It came as a bit of a shock last year when Eastbound & Down was renewed by HBO for a fourth season. For years, showrunners Danny McBride and Jody Hill had been planning on ending Eastbound after its third season and they even wrote/shot/aired the last episode as a series finale. But after a few months, the duo decided to do one more season. Last year, they had wanted to show Kenny Powers as a settled-down family man with his new wife April, but actress Katy Mixon's busy schedule on CBS's Mike & Molly meant they couldn't get her full-time for their third year.
Scheduling worked out so that Mixon could be a regular on the fourth season, allowing McBride and Hill to end the story how they originally intended. After seeing the fourth season premiere, which aired during a busy night of TV yesterday, it's clear that there's still plenty left to explore with this show, and that the new side of Kenny Powers we get to see was worth bringing the show back for a second ending in and of itself.
The new season picks up a few years after we left off, with Kenny Powers reborn as a completely different type of guy: a well-behaved, NPR-watching father of two who works at a rental car agency. It's fun to see McBride play this completely opposite side of Kenny Powers, although his old personality is constantly bubbling up underneath (he showed his young kids Human Centipede). Overshadowed by April's real estate success, Powers is coaxed back to his old hard-partying lifestyle after a run-in with his former MLB teammate Guy Young (played by Ken Marino), who's now the successful host of the talk show Sports Sesh. Marino is just one great new comedy person joining the show this year, along with Tim Heidecker (of Tim & Eric fame) as playing Kenny Powers's impotent neighbor.

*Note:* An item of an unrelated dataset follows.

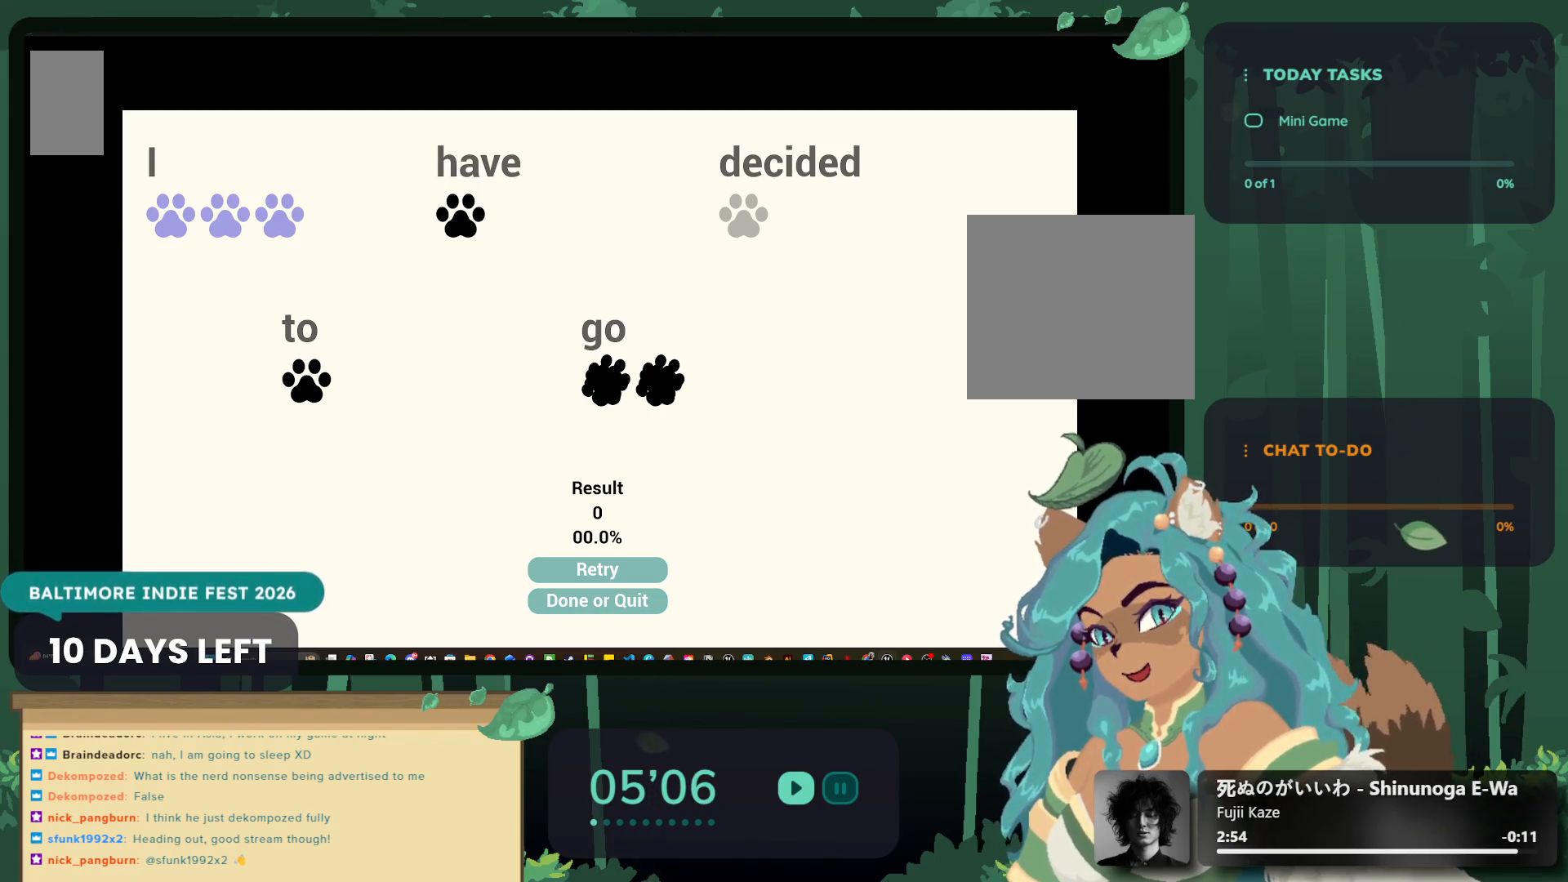
{"buttons": [], "left_stick": "center", "right_stick": "center", "events": []}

Every season of Eastbound & Down has brought a major shift in the plot of the series, with Kenny Powers finding himself in completely new surroundings each year. This season is no different, with suburbia and the sports talk world serving as fun new china shops for Kenny Powers to bull around in.

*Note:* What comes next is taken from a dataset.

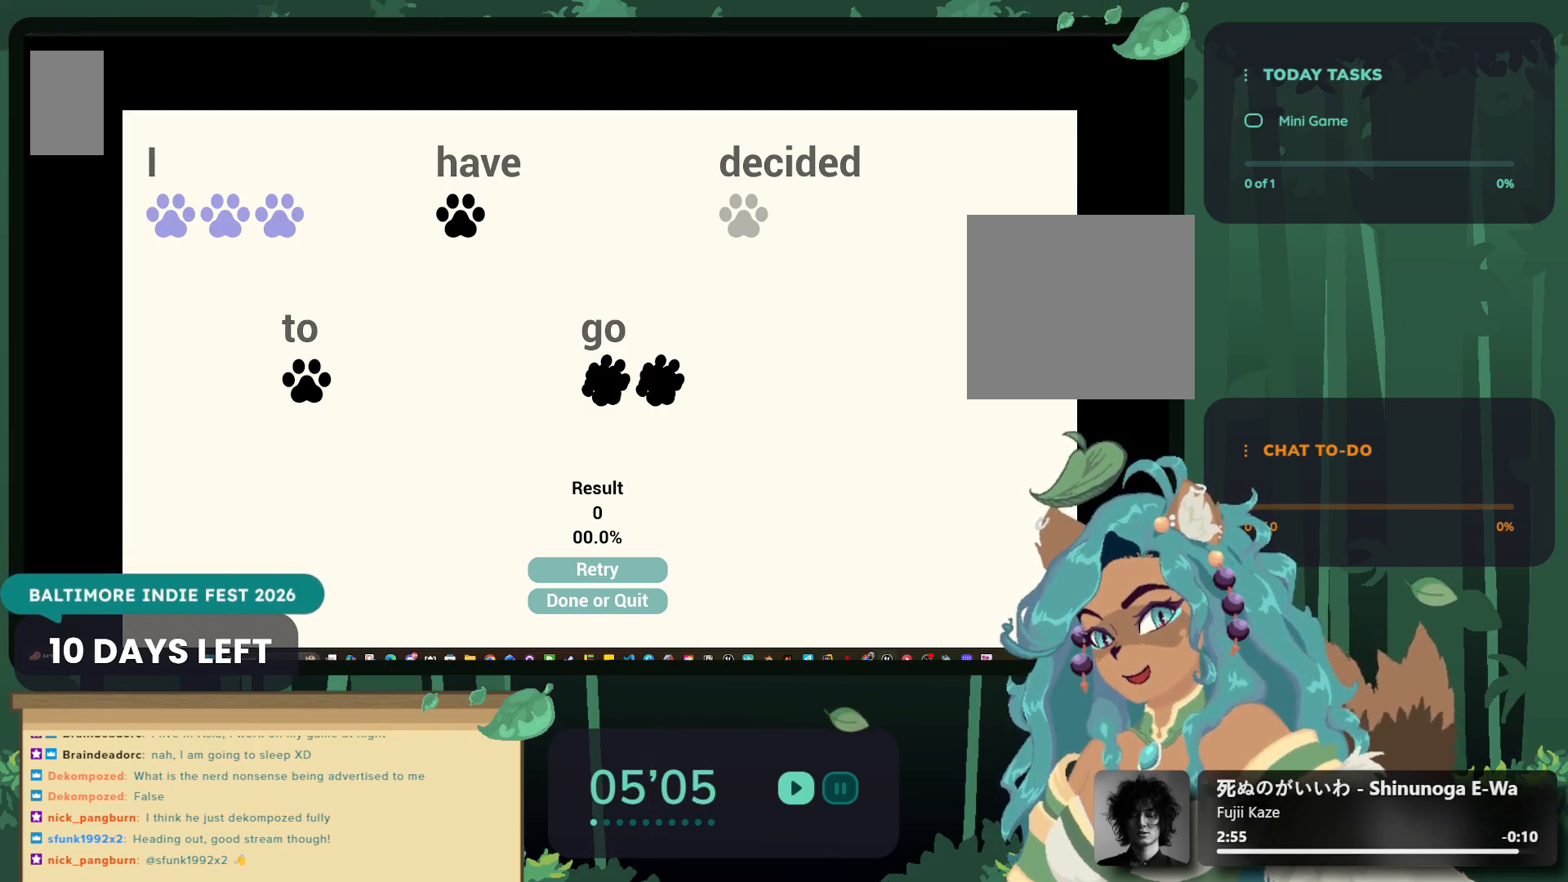
{"buttons": [], "left_stick": "center", "right_stick": "center", "events": []}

With the show's shifting locations and focus each season, it's also had a shift in characters every year, making Kenny and sidekick Stevie Janowski (Steve Little) the only characters who have been in the series on a regular basis all the way through. I always felt like Eastbound never found a set of characters who were as funny or as great of foils for Kenny Powers as its first season regulars like Andy Daly's wimp principal Terrence Cutler, April (who's back this season after playing a recurring role over the past two), and Powers's brother Dustin (John Hawkes) and sister-in-law Cassie (Jennifer Irwin). While the show has added a lot of funny people like Jason Sudeikis, Ike Barinholtz, and Michael Peña, who've all been great on the show, I still preferred that first batch of characters. Ken Marino, though, as athlete-turned-sportscaster Guy Young is the first new character who's felt as natural to Kenny Powers's world as the original bunch, and he's a welcome presence on the show. Along with the return of April and ever-present Stevie, this is the most effective ensemble the show's had in years, based off of the two episodes screened for the press in advance of yesterday's premiere.

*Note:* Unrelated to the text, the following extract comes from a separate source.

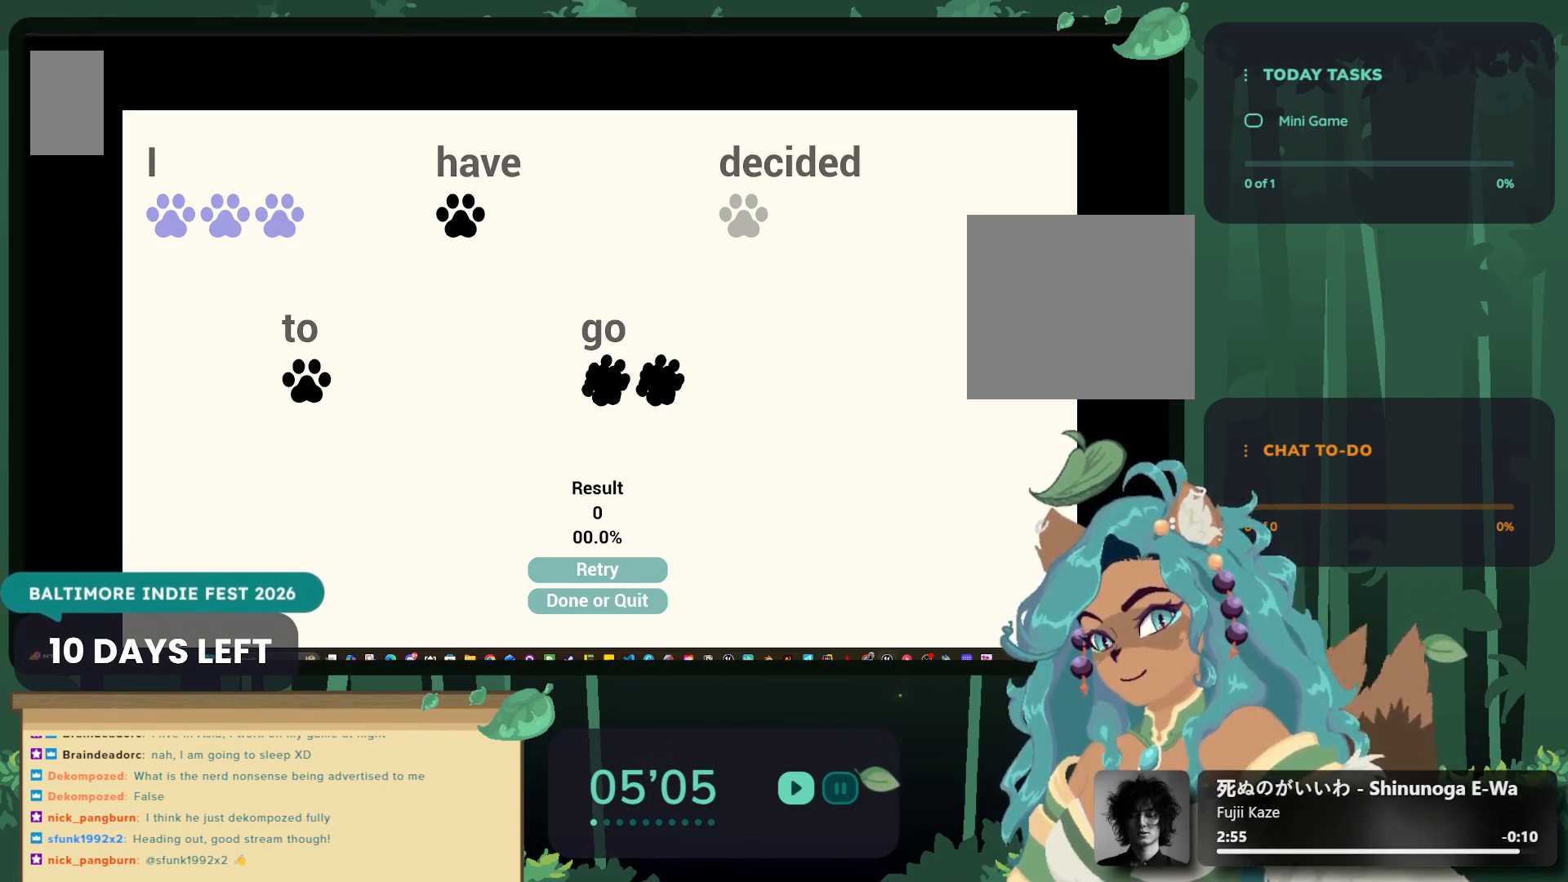
{"buttons": [], "left_stick": "center", "right_stick": "center", "events": []}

There's no telling where this season's arc will take Kenny Powers, or whether the show's second ending will be more fitting than its first. (This will probably be it for the show, even though Danny McBride has said "maybe one day we'd come back and do another one,") The start of the fourth season, though, definitely justifies resurrecting the show to see this new side of Kenny Powers, April involved in the series in a bigger capacity again, and Ken Marino's Guy Young are all make it more than worth it.